* _What needs to be done_: Retype the data exactly, from its first line to the line containing "Preferred communication style: Simple, everyday", including both, and skip any picture.

* _Data to examine_:
┌────────
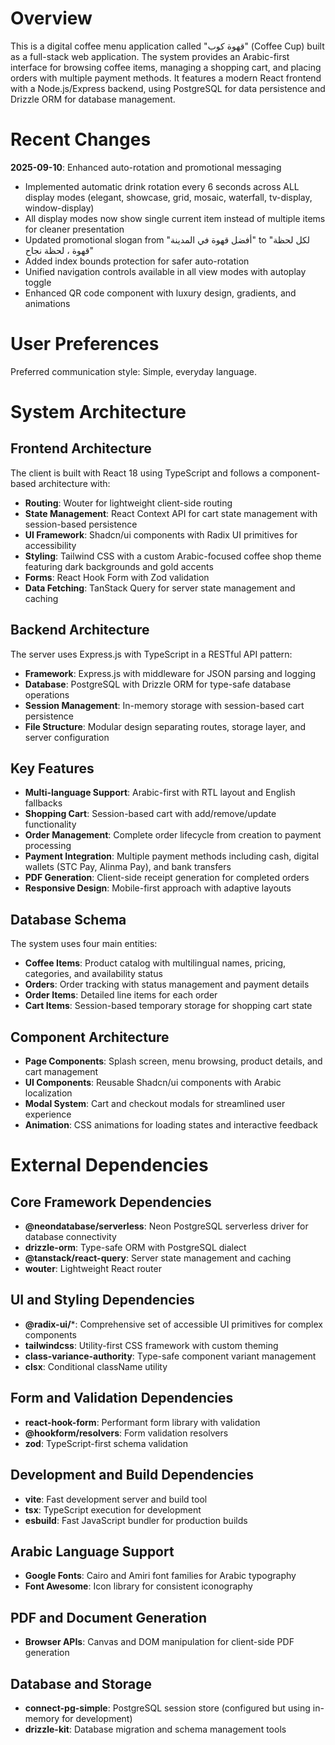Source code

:# Overview

This is a digital coffee menu application called "قهوة كوب" (Coffee Cup) built as a full-stack web application. The system provides an Arabic-first interface for browsing coffee items, managing a shopping cart, and placing orders with multiple payment methods. It features a modern React frontend with a Node.js/Express backend, using PostgreSQL for data persistence and Drizzle ORM for database management.

# Recent Changes

**2025-09-10**: Enhanced auto-rotation and promotional messaging
- Implemented automatic drink rotation every 6 seconds across ALL display modes (elegant, showcase, grid, mosaic, waterfall, tv-display, window-display)
- All display modes now show single current item instead of multiple items for cleaner presentation
- Updated promotional slogan from "أفضل قهوة في المدينة" to "لكل لحظة قهوة ، لحظة نجاح"
- Added index bounds protection for safer auto-rotation
- Unified navigation controls available in all view modes with autoplay toggle
- Enhanced QR code component with luxury design, gradients, and animations

# User Preferences

Preferred communication style: Simple, everyday language.

# System Architecture

## Frontend Architecture
The client is built with React 18 using TypeScript and follows a component-based architecture with:
- **Routing**: Wouter for lightweight client-side routing
- **State Management**: React Context API for cart state management with session-based persistence
- **UI Framework**: Shadcn/ui components with Radix UI primitives for accessibility
- **Styling**: Tailwind CSS with a custom Arabic-focused coffee shop theme featuring dark backgrounds and gold accents
- **Forms**: React Hook Form with Zod validation
- **Data Fetching**: TanStack Query for server state management and caching

## Backend Architecture
The server uses Express.js with TypeScript in a RESTful API pattern:
- **Framework**: Express.js with middleware for JSON parsing and logging
- **Database**: PostgreSQL with Drizzle ORM for type-safe database operations
- **Session Management**: In-memory storage with session-based cart persistence
- **File Structure**: Modular design separating routes, storage layer, and server configuration

## Key Features
- **Multi-language Support**: Arabic-first with RTL layout and English fallbacks
- **Shopping Cart**: Session-based cart with add/remove/update functionality
- **Order Management**: Complete order lifecycle from creation to payment processing
- **Payment Integration**: Multiple payment methods including cash, digital wallets (STC Pay, Alinma Pay), and bank transfers
- **PDF Generation**: Client-side receipt generation for completed orders
- **Responsive Design**: Mobile-first approach with adaptive layouts

## Database Schema
The system uses four main entities:
- **Coffee Items**: Product catalog with multilingual names, pricing, categories, and availability status
- **Orders**: Order tracking with status management and payment details
- **Order Items**: Detailed line items for each order
- **Cart Items**: Session-based temporary storage for shopping cart state

## Component Architecture
- **Page Components**: Splash screen, menu browsing, product details, and cart management
- **UI Components**: Reusable Shadcn/ui components with Arabic localization
- **Modal System**: Cart and checkout modals for streamlined user experience
- **Animation**: CSS animations for loading states and interactive feedback

# External Dependencies

## Core Framework Dependencies
- **@neondatabase/serverless**: Neon PostgreSQL serverless driver for database connectivity
- **drizzle-orm**: Type-safe ORM with PostgreSQL dialect
- **@tanstack/react-query**: Server state management and caching
- **wouter**: Lightweight React router

## UI and Styling Dependencies
- **@radix-ui/***: Comprehensive set of accessible UI primitives for complex components
- **tailwindcss**: Utility-first CSS framework with custom theming
- **class-variance-authority**: Type-safe component variant management
- **clsx**: Conditional className utility

## Form and Validation Dependencies
- **react-hook-form**: Performant form library with validation
- **@hookform/resolvers**: Form validation resolvers
- **zod**: TypeScript-first schema validation

## Development and Build Dependencies
- **vite**: Fast development server and build tool
- **tsx**: TypeScript execution for development
- **esbuild**: Fast JavaScript bundler for production builds

## Arabic Language Support
- **Google Fonts**: Cairo and Amiri font families for Arabic typography
- **Font Awesome**: Icon library for consistent iconography

## PDF and Document Generation
- **Browser APIs**: Canvas and DOM manipulation for client-side PDF generation

## Database and Storage
- **connect-pg-simple**: PostgreSQL session store (configured but using in-memory for development)
- **drizzle-kit**: Database migration and schema management tools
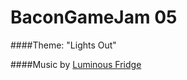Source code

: BaconGameJam 05
=====================

####Theme: "Lights Out"

####Music by [Luminous Fridge](http://luminousfridge.bandcamp.com/)
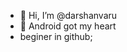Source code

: - 👋 Hi, I’m @darshanvaru
- 👀 Android got my heart
- beginer in github;

<!---
darshanvaru/darshanvaru is a ✨ special ✨ repository because its `README.md` (this file) appears on your GitHub profile.
You can click the Preview link to take a look at your changes.
--->
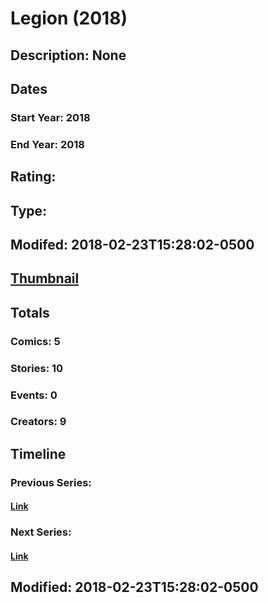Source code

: # Legion (2018)
## Description: None
## Dates
### Start Year: 2018
### End Year: 2018
## Rating: 
## Type: 
## Modifed: 2018-02-23T15:28:02-0500
## [Thumbnail](http://i.annihil.us/u/prod/marvel/i/mg/c/50/5a8def048d24a.jpg)
## Totals
### Comics: 5
### Stories: 10
### Events: 0
### Creators: 9
## Timeline
### Previous Series: 
#### [Link]()
### Next Series: 
#### [Link]()
## Modified: 2018-02-23T15:28:02-0500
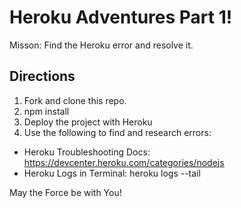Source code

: # Heroku Adventures Part 1!

Misson: Find the Heroku error and resolve it.
 
## Directions
1. Fork and clone this repo.
2. npm install
3. Deploy the project with Heroku
4. Use the following to find and research errors:
  * Heroku Troubleshooting Docs: https://devcenter.heroku.com/categories/nodejs
  * Heroku Logs in Terminal: heroku logs --tail
  
May the Force be with You!
  
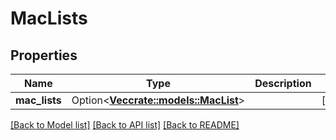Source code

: # MacLists

## Properties

Name | Type | Description | Notes
------------ | ------------- | ------------- | -------------
**mac_lists** | Option<[**Vec<crate::models::MacList>**](macList.md)> |  | [optional]

[[Back to Model list]](../README.md#documentation-for-models) [[Back to API list]](../README.md#documentation-for-api-endpoints) [[Back to README]](../README.md)


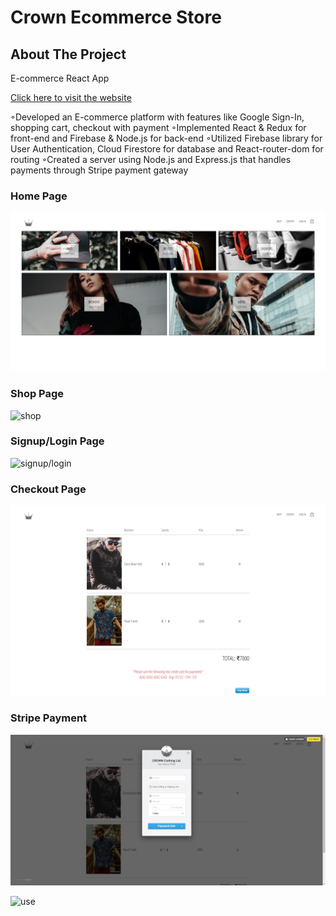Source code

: # Crown Ecommerce Store

<!-- ABOUT THE PROJECT -->
## About The Project

E-commerce React App

[Click here to visit the website](https://crown-clothing-react-project.herokuapp.com/)

◦Developed an E-commerce platform with features like Google Sign-In, shopping cart, checkout with payment
◦Implemented React & Redux for front-end and Firebase & Node.js for back-end
◦Utilized Firebase library for User Authentication, Cloud Firestore for database and React-router-dom for routing
◦Created a server using Node.js and Express.js that handles payments through Stripe payment gateway


### Home Page
![home](https://github.com/Sahil-2/Crown-Ecommerce-Store/blob/main/images/screenshot1.jpg)
### Shop Page
![shop](https://github.com/Sahil-2/Crown-Ecommerce-Store/blob/main/images/screenshot2.jpg)
### Signup/Login Page
![signup/login](https://github.com/Sahil-2/Crown-Ecommerce-Store/blob/main/images/screenshot2.jpg)
### Checkout Page
![cart](https://github.com/Sahil-2/Crown-Ecommerce-Store/blob/main/images/screenshot4.jpg)
### Stripe Payment
![stripe](https://github.com/Sahil-2/Crown-Ecommerce-Store/blob/main/images/screenshot5.jpg)

![use](https://github.com/Sahil-2/Crown-Ecommerce-Store/blob/main/images/record.gif)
└────────
* _Answer to the problem_:
Source code

:# Overview

This is a digital coffee menu application called "قهوة كوب" (Coffee Cup) built as a full-stack web application. The system provides an Arabic-first interface for browsing coffee items, managing a shopping cart, and placing orders with multiple payment methods. It features a modern React frontend with a Node.js/Express backend, using PostgreSQL for data persistence and Drizzle ORM for database management.

# Recent Changes

**2025-09-10**: Enhanced auto-rotation and promotional messaging
- Implemented automatic drink rotation every 6 seconds across ALL display modes (elegant, showcase, grid, mosaic, waterfall, tv-display, window-display)
- All display modes now show single current item instead of multiple items for cleaner presentation
- Updated promotional slogan from "أفضل قهوة في المدينة" to "لكل لحظة قهوة ، لحظة نجاح"
- Added index bounds protection for safer auto-rotation
- Unified navigation controls available in all view modes with autoplay toggle
- Enhanced QR code component with luxury design, gradients, and animations

# User Preferences

Preferred communication style: Simple, everyday language.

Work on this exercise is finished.